Tomasz Nałęcz: Nie mogę się zgodzić z tym opisem.
Piotr Najsztub: Zauważyłem, że w pewnych momentach przesłuchań dobrze się pan bawi, co nie jest niczym złym w pracy, jednak czy nie ma pan ochoty wykonać jakiejś wolty i stać się surowym śledczym? Wziąć na siebie ciężar dochodzenia do prawdy? Na razie pozwala pan Rokicie, Ziobrze sztyletować, a sam nie bierze w tym udziału.
Tomasz Nałęcz: Rzeczywiście, od paru tygodni dość radykalnie zmniejszyłem ilość zadawanych pytań. Jednak nie podzielam zarzutu, że w ogóle zrezygnowałem z roli dociekliwego członka komisji. Może sobie pochlebiam, ale wydaje mi się, że miałem najbardziej dociekliwe pytania do Roberta Kwiatkowskiego.
Piotr Najsztub: To było wiele tygodni temu, ostatnio pan zamilkł.
Tomasz Nałęcz: Zmieniłem sposób zachowania, ponieważ dużo siły kosztuje mnie przewodniczenie komisji, w której narastają emocje i napięcie. To wywołuje u mnie coraz większy stres. Najlepszym na to dowodem są chyba moje ręce. Mam jakieś kłopoty ze skórą, a dermatolog mówi, że to alergia na tle nerwowym. Poza tym nabrałem dystansu do tej licytacji, która się toczy w komisji: kto jest najlepszym śledczym. Ponadto od pewnego czasu uważam, że powinniśmy szybko kończyć.
Piotr Najsztub: Dlaczego? Bo się publika nudzi?
Tomasz Nałęcz: Nie, w wyjaśnianiu sprawy Rywina wzgląd na publikę powinien być drugorzędny.
Piotr Najsztub: Bo zbliżacie się do prawdy?
Tomasz Nałęcz: Nie, ponieważ te przeciągające się przesłuchania już niewiele wnoszą. Świadomie też zrezygnowałem z tego, że przewodniczący pyta pierwszy.

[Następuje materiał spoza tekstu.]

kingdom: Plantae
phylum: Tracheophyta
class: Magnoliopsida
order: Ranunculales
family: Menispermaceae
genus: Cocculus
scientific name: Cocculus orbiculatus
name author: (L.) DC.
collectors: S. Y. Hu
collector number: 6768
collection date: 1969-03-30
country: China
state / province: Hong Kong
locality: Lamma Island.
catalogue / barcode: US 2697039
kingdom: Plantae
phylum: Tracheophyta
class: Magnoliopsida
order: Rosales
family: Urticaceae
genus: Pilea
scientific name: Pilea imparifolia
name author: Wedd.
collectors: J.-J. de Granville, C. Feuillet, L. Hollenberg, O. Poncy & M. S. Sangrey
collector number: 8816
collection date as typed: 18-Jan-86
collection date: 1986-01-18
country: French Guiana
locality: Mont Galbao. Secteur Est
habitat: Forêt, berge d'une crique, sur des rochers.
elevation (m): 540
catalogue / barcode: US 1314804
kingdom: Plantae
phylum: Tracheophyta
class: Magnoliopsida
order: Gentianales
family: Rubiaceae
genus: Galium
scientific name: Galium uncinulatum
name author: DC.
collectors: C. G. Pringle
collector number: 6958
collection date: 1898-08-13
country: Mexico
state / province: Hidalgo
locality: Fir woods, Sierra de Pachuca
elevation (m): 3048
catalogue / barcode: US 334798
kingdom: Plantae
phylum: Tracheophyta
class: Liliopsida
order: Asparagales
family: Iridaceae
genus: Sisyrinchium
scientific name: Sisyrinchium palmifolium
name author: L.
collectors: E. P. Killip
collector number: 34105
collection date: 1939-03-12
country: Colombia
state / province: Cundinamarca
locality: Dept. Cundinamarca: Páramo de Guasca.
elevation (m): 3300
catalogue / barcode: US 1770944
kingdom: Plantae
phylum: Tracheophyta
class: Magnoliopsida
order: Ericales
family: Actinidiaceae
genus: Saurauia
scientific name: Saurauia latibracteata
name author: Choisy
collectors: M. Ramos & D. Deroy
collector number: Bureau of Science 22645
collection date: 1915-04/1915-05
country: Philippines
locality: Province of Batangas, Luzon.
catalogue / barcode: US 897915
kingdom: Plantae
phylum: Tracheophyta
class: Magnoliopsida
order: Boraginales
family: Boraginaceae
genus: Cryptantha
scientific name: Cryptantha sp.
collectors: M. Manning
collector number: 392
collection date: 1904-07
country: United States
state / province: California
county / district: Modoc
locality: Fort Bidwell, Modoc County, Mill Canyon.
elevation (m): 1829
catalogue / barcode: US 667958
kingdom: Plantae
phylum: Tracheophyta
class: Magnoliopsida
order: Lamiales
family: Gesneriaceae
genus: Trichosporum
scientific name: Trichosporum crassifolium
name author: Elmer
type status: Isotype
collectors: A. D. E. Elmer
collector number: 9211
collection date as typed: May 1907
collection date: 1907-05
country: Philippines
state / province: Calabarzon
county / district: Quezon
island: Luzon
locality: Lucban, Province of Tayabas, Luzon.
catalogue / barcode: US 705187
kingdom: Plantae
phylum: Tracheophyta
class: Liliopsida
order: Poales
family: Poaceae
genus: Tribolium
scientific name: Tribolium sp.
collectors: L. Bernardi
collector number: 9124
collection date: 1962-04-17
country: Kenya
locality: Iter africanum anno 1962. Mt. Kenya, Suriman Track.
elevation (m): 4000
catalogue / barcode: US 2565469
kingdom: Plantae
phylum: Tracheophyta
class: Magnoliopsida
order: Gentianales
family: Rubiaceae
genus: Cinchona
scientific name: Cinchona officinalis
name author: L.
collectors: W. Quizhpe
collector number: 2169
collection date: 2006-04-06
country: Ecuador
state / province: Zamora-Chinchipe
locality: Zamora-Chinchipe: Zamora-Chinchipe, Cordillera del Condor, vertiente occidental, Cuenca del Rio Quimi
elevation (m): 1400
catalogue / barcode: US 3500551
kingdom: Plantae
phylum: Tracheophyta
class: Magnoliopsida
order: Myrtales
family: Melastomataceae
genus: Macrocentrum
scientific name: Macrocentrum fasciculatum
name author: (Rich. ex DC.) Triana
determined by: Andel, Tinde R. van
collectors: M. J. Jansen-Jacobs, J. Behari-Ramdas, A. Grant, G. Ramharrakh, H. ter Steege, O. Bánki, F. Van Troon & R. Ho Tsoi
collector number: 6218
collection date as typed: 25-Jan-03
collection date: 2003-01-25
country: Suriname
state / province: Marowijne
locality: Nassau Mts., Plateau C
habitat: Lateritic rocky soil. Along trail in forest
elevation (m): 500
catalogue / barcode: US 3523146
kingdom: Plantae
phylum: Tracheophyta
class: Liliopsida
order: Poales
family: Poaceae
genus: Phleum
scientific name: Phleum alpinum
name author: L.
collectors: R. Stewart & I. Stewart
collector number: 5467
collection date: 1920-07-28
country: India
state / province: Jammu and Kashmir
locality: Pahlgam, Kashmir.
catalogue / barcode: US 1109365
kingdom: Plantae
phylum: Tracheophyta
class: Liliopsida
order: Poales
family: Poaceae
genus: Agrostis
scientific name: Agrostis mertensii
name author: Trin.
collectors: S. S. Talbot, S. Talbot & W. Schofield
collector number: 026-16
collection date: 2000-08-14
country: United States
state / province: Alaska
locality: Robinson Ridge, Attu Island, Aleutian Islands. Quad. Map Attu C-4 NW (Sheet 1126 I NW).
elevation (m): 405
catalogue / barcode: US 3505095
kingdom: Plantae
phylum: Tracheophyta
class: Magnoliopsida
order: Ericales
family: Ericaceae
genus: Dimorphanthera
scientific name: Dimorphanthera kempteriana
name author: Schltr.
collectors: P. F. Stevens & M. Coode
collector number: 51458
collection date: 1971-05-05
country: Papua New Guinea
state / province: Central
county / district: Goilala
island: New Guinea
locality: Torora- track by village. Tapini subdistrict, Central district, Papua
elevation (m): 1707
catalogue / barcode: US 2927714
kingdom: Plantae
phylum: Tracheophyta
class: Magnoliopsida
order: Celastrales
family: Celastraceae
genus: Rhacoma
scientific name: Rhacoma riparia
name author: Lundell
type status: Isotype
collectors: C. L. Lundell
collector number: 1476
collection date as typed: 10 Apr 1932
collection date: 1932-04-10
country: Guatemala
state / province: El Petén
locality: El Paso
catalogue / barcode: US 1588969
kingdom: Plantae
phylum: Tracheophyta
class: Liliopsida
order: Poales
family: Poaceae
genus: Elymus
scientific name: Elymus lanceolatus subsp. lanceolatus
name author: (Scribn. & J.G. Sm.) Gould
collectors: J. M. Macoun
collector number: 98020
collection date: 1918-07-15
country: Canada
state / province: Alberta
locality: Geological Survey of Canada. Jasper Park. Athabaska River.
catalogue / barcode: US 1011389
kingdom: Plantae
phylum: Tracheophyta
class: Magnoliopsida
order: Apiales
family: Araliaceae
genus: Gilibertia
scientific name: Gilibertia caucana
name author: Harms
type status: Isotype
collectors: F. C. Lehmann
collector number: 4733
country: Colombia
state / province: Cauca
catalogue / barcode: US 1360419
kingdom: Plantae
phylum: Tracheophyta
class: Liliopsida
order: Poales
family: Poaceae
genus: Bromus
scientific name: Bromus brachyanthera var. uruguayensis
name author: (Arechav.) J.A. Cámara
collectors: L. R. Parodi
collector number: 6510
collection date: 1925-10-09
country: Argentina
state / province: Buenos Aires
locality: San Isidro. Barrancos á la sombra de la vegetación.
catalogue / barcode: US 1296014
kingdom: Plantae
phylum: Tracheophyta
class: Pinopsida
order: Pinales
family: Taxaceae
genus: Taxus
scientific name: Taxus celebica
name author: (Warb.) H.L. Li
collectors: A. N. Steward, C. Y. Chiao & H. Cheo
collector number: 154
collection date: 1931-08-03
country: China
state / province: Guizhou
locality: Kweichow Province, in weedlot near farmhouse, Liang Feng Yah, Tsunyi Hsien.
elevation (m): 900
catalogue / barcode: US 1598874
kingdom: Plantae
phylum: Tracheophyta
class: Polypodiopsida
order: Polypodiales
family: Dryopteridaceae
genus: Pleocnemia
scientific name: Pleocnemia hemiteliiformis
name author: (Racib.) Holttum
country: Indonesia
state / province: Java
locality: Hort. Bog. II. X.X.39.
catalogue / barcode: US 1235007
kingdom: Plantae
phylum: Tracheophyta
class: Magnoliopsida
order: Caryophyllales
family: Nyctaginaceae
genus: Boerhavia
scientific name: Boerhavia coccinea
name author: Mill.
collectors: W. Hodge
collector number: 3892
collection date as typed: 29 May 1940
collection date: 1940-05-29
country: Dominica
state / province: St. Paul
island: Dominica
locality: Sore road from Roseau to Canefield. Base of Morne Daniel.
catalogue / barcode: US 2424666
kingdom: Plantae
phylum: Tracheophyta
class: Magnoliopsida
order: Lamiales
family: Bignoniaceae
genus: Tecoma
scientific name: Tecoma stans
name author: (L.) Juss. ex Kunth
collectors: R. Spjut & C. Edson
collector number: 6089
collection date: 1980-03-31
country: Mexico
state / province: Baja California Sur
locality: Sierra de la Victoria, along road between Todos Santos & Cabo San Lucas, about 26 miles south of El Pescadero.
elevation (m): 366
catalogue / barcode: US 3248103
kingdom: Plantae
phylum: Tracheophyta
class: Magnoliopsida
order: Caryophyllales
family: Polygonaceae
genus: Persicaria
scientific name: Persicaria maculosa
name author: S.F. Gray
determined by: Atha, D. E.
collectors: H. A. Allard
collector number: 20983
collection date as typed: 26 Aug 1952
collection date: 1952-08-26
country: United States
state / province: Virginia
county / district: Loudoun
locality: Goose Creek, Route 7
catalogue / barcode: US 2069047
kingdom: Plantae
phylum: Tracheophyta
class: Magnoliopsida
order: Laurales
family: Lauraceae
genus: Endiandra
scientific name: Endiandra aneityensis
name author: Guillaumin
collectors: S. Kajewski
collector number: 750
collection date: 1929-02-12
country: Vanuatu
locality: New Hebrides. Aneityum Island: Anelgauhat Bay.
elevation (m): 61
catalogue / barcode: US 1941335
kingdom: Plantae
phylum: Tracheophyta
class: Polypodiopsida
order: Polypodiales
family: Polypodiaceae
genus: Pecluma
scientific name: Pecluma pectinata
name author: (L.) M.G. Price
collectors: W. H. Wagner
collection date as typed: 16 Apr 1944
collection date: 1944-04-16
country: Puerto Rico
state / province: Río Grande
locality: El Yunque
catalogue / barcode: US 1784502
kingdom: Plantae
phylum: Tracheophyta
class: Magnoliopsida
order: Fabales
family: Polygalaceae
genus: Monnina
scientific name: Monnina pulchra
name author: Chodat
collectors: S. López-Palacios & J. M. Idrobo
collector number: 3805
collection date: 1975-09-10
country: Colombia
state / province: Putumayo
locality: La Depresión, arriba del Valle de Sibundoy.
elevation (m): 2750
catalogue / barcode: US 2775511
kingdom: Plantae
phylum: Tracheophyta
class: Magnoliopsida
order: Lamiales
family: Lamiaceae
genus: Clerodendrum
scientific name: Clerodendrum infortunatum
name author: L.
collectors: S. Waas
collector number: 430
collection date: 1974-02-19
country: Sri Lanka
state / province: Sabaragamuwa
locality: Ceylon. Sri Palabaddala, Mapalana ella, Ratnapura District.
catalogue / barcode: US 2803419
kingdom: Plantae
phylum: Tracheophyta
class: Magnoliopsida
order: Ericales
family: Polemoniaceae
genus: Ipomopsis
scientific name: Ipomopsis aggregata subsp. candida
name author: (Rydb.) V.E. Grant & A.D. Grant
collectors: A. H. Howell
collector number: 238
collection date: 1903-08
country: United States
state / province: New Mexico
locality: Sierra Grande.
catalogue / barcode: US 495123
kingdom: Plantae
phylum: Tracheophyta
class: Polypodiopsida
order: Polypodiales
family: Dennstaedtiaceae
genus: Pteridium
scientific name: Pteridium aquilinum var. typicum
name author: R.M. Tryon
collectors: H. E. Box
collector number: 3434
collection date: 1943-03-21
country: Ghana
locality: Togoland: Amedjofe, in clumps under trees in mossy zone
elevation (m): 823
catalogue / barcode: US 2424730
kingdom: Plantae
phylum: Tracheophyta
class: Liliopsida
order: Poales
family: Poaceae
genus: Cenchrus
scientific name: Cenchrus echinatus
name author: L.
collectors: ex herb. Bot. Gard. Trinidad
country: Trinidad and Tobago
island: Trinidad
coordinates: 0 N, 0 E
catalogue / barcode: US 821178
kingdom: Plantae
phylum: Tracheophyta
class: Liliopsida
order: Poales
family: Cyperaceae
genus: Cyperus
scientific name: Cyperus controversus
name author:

No, bo jak przewodniczący pyta pierwszy i jest dociekliwy, to konsumujemy najciekawsze pytania. To rodzi napięcie.
Piotr Najsztub: Upieram się jednak, że przyjął pan rolę psychologa zakładowego komisji śledczej.
Tomasz Nałęcz: Może bardziej pedagoga. W końcu jestem nauczycielem. To jest moim zdaniem odpowiednia rola. Im bliżej finału, tym emocji jest więcej, tym więcej jest zachowań politycznych. Nasze pierwsze posiedzenia, bez świadków, były bardzo przesycone polityką, deklaracjami, starciami. Potem zaczęliśmy przesłuchiwać świadków i właściwie polityka wyparowała. Teraz wraca. Ja też jestem uwikłany w politykę, w polityczne patrzenie na sprawę, ale staram się być jakimś takim arbitrem pomiędzy posłami.